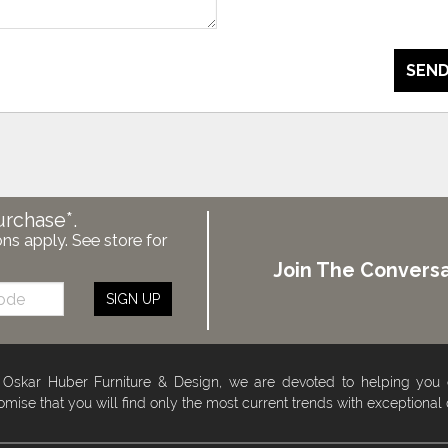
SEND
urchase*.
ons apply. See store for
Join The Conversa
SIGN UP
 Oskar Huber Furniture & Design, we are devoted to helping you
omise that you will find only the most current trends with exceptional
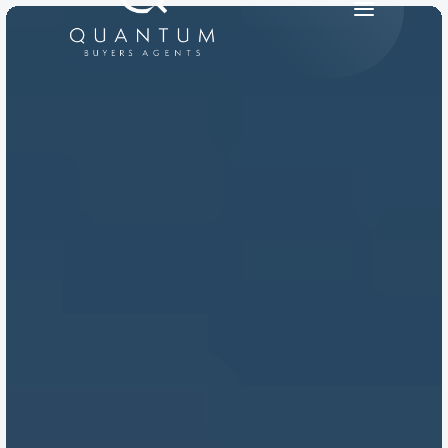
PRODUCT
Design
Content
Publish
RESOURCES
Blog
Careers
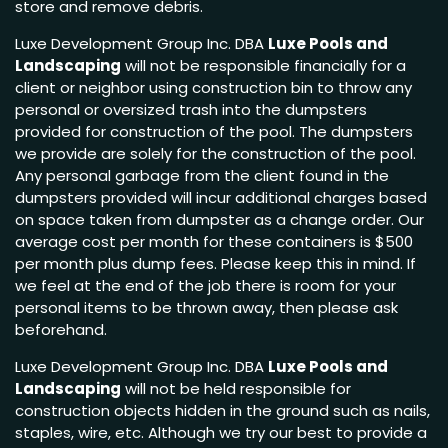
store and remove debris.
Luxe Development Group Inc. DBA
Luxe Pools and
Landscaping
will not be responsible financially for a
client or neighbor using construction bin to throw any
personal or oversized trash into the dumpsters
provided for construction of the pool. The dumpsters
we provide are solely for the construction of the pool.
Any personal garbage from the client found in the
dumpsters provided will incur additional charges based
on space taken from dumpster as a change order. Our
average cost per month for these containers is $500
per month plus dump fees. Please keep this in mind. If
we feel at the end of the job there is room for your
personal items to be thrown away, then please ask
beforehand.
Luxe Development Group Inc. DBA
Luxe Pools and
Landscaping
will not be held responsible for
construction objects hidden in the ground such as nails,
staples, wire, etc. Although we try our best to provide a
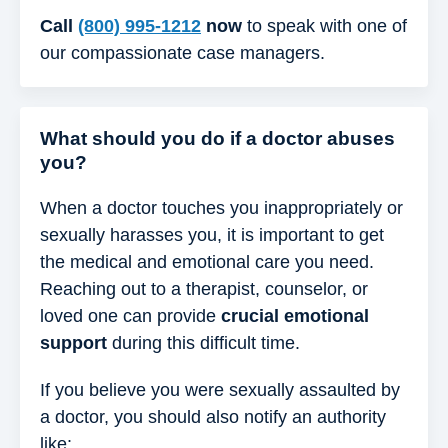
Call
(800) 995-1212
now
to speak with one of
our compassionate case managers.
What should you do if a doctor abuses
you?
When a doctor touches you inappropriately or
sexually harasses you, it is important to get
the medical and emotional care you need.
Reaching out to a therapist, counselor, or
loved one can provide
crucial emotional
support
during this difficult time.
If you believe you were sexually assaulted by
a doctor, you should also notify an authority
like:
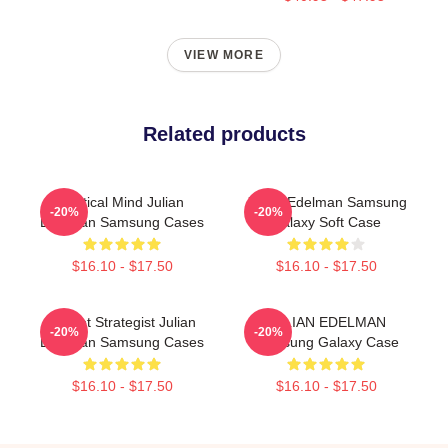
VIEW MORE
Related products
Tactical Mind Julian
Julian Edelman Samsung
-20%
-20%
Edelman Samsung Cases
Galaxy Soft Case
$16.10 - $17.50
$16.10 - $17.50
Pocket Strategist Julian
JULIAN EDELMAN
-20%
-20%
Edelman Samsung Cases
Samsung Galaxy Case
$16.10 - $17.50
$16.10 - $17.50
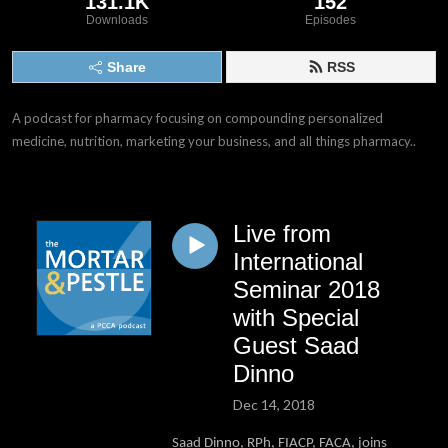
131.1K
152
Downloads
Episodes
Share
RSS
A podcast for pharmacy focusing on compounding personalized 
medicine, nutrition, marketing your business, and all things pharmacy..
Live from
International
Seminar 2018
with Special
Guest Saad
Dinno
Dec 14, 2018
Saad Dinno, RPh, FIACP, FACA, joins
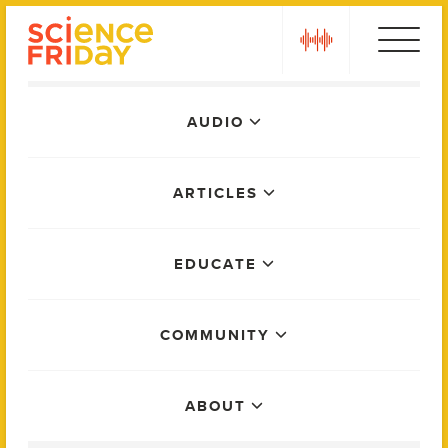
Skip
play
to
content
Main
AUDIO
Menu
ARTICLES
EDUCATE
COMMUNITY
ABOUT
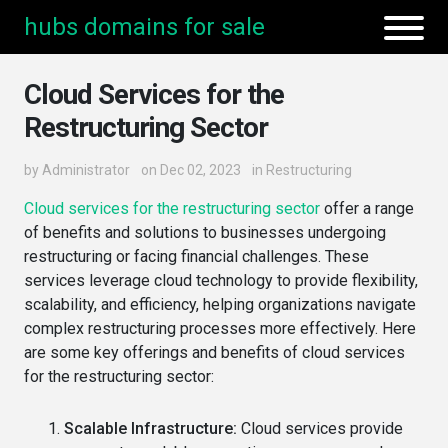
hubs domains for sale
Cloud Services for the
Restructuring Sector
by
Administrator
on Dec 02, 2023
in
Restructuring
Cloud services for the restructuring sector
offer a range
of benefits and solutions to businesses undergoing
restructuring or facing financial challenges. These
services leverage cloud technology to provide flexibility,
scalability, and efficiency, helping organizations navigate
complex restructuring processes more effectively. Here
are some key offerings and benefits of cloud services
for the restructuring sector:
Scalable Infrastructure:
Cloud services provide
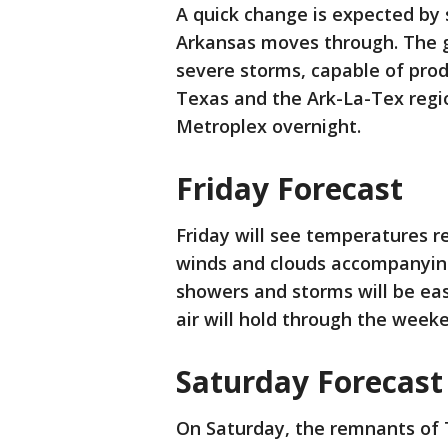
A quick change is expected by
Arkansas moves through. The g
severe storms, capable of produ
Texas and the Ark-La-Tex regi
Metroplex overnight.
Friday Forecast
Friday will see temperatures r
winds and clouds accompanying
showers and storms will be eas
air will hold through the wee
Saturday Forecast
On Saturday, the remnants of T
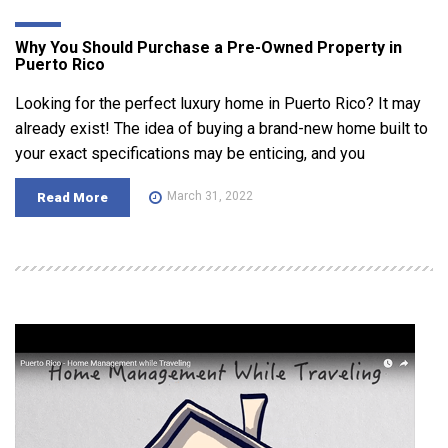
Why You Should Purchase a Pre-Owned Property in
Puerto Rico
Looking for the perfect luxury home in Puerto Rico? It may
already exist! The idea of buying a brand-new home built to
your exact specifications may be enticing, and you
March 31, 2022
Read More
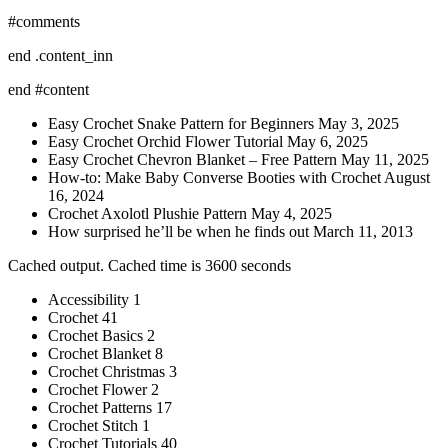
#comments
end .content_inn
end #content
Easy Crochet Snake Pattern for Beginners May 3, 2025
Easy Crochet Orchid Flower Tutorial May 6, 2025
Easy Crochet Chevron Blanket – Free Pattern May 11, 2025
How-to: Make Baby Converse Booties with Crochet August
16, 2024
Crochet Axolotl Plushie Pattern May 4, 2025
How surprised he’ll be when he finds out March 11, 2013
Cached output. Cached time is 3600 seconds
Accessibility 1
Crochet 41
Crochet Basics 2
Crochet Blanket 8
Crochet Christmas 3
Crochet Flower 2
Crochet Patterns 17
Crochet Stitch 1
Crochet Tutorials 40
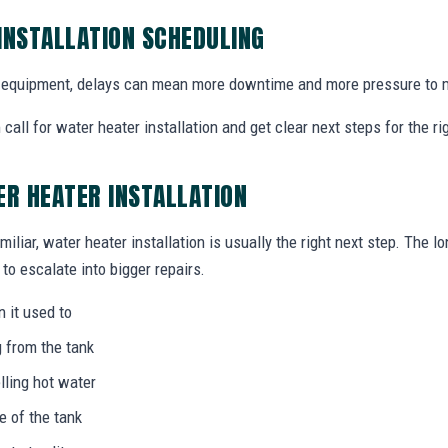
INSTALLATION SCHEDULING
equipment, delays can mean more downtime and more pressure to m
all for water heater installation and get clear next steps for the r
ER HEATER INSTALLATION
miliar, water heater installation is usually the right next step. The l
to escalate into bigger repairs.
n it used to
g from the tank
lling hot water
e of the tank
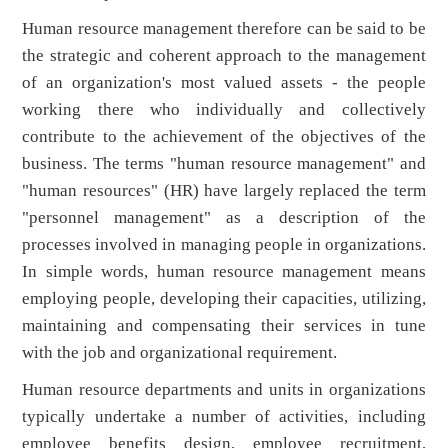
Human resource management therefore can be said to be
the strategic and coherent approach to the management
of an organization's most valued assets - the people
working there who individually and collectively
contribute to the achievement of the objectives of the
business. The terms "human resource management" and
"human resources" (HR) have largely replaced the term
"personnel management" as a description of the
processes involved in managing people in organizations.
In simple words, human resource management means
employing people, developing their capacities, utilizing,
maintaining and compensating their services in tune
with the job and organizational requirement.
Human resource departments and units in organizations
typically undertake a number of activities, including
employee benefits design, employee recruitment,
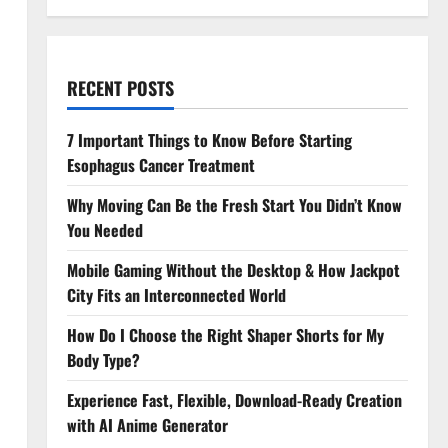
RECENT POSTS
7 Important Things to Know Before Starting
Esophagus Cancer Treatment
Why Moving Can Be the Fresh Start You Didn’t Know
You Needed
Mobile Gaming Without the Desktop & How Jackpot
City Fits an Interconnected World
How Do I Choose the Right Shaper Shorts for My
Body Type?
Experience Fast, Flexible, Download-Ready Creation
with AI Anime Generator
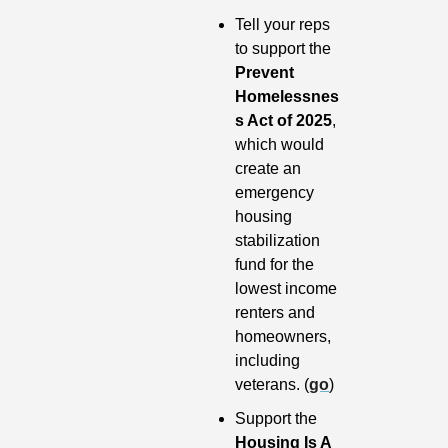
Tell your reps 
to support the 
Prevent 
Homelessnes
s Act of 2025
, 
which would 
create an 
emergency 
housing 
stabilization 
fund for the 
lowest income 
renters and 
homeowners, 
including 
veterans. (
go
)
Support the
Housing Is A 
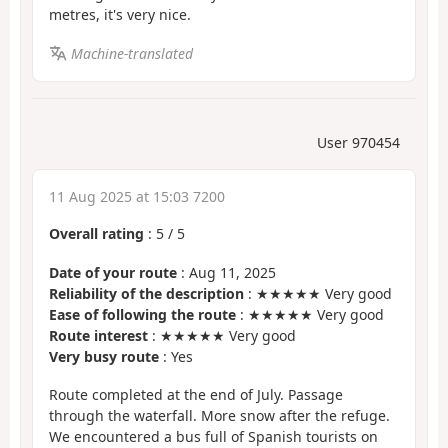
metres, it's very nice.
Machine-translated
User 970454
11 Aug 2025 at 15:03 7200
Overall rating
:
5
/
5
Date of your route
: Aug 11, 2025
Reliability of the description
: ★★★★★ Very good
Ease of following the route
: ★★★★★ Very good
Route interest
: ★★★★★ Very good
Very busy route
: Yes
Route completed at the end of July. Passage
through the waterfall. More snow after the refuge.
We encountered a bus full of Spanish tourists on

###

Every entry in the listing is to be duplicated precisely, except for its pictures.

» TASK RESPONSE:
SEND
urchase*.
ons apply. See store for
Join The Conversa
SIGN UP
 Oskar Huber Furniture & Design, we are devoted to helping you
omise that you will find only the most current trends with exceptional
PRODUCT
Design
Content
Publish
RESOURCES
Blog
Careers
store and remove debris.
Luxe Development Group Inc. DBA
Luxe Pools and
Landscaping
will not be responsible financially for a
client or neighbor using construction bin to throw any
personal or oversized trash into the dumpsters
provided for construction of the pool. The dumpsters
we provide are solely for the construction of the pool.
Any personal garbage from the client found in the
dumpsters provided will incur additional charges based
on space taken from dumpster as a change order. Our
average cost per month for these containers is $500
per month plus dump fees. Please keep this in mind. If
we feel at the end of the job there is room for your
personal items to be thrown away, then please ask
beforehand.
Luxe Development Group Inc. DBA
Luxe Pools and
Landscaping
will not be held responsible for
construction objects hidden in the ground such as nails,
staples, wire, etc. Although we try our best to provide a
Call
(800) 995-1212
now
to speak with one of
our compassionate case managers.
What should you do if a doctor abuses
you?
When a doctor touches you inappropriately or
sexually harasses you, it is important to get
the medical and emotional care you need.
Reaching out to a therapist, counselor, or
loved one can provide
crucial emotional
support
during this difficult time.
If you believe you were sexually assaulted by
a doctor, you should also notify an authority
like:
VIEW MORE
Related products
Tactical Mind Julian
Julian Edelman Samsung
-20%
-20%
Edelman Samsung Cases
Galaxy Soft Case
$16.10 - $17.50
$16.10 - $17.50
Pocket Strategist Julian
JULIAN EDELMAN
-20%
-20%
Edelman Samsung Cases
Samsung Galaxy Case
$16.10 - $17.50
$16.10 - $17.50
131.1K
152
Downloads
Episodes
Share
RSS
A podcast for pharmacy focusing on compounding personalized 
medicine, nutrition, marketing your business, and all things pharmacy..
Live from
International
Seminar 2018
with Special
Guest Saad
Dinno
Dec 14, 2018
Saad Dinno, RPh, FIACP, FACA, joins
Skip
play
to
content
Main
AUDIO
Menu
ARTICLES
EDUCATE
COMMUNITY
ABOUT
hubs domains for sale
Cloud Services for the
Restructuring Sector
by
Administrator
on Dec 02, 2023
in
Restructuring
Cloud services for the restructuring sector
offer a range
of benefits and solutions to businesses undergoing
restructuring or facing financial challenges. These
services leverage cloud technology to provide flexibility,
scalability, and efficiency, helping organizations navigate
complex restructuring processes more effectively. Here
are some key offerings and benefits of cloud services
for the restructuring sector:
Scalable Infrastructure:
Cloud services provide
A quick change is expected by
Arkansas moves through. The g
severe storms, capable of produ
Texas and the Ark-La-Tex regi
Metroplex overnight.
Friday Forecast
Friday will see temperatures r
winds and clouds accompanying
showers and storms will be eas
air will hold through the wee
Saturday Forecast
On Saturday, the remnants of T
Why You Should Purchase a Pre-Owned Property in
Puerto Rico
Looking for the perfect luxury home in Puerto Rico? It may
already exist! The idea of buying a brand-new home built to
your exact specifications may be enticing, and you
March 31, 2022
Read More
#comments
end .content_inn
end #content
Easy Crochet Snake Pattern for Beginners May 3, 2025
Easy Crochet Orchid Flower Tutorial May 6, 2025
Easy Crochet Chevron Blanket – Free Pattern May 11, 2025
How-to: Make Baby Converse Booties with Crochet August
16, 2024
Crochet Axolotl Plushie Pattern May 4, 2025
How surprised he’ll be when he finds out March 11, 2013
Cached output. Cached time is 3600 seconds
Accessibility 1
Crochet 41
Crochet Basics 2
Crochet Blanket 8
Crochet Christmas 3
Crochet Flower 2
Crochet Patterns 17
Crochet Stitch 1
Crochet Tutorials 40
INSTALLATION SCHEDULING
equipment, delays can mean more downtime and more pressure to m
all for water heater installation and get clear next steps for the r
ER HEATER INSTALLATION
miliar, water heater installation is usually the right next step. The l
to escalate into bigger repairs.
n it used to
g from the tank
lling hot water
e of the tank
Human resource management therefore can be said to be
the strategic and coherent approach to the management
of an organization's most valued assets - the people
working there who individually and collectively
contribute to the achievement of the objectives of the
business. The terms "human resource management" and
"human resources" (HR) have largely replaced the term
"personnel management" as a description of the
processes involved in managing people in organizations.
In simple words, human resource management means
employing people, developing their capacities, utilizing,
maintaining and compensating their services in tune
with the job and organizational requirement.
Human resource departments and units in organizations
typically undertake a number of activities, including
employee benefits design, employee recruitment,
RECENT POSTS
7 Important Things to Know Before Starting
Esophagus Cancer Treatment
Why Moving Can Be the Fresh Start You Didn’t Know
You Needed
Mobile Gaming Without the Desktop & How Jackpot
City Fits an Interconnected World
How Do I Choose the Right Shaper Shorts for My
Body Type?
Experience Fast, Flexible, Download-Ready Creation
with AI Anime Generator
Tell your reps 
to support the 
Prevent 
Homelessnes
s Act of 2025
, 
which would 
create an 
emergency 
housing 
stabilization 
fund for the 
lowest income 
renters and 
homeowners, 
including 
veterans. (
go
)
Support the
Housing Is A 
metres, it's very nice.
Machine-translated
User 970454
11 Aug 2025 at 15:03 7200
Overall rating
:
5
/
5
Date of your route
: Aug 11, 2025
Reliability of the description
: ★★★★★ Very good
Ease of following the route
: ★★★★★ Very good
Route interest
: ★★★★★ Very good
Very busy route
: Yes
Route completed at the end of July. Passage
through the waterfall. More snow after the refuge.
We encountered a bus full of Spanish tourists on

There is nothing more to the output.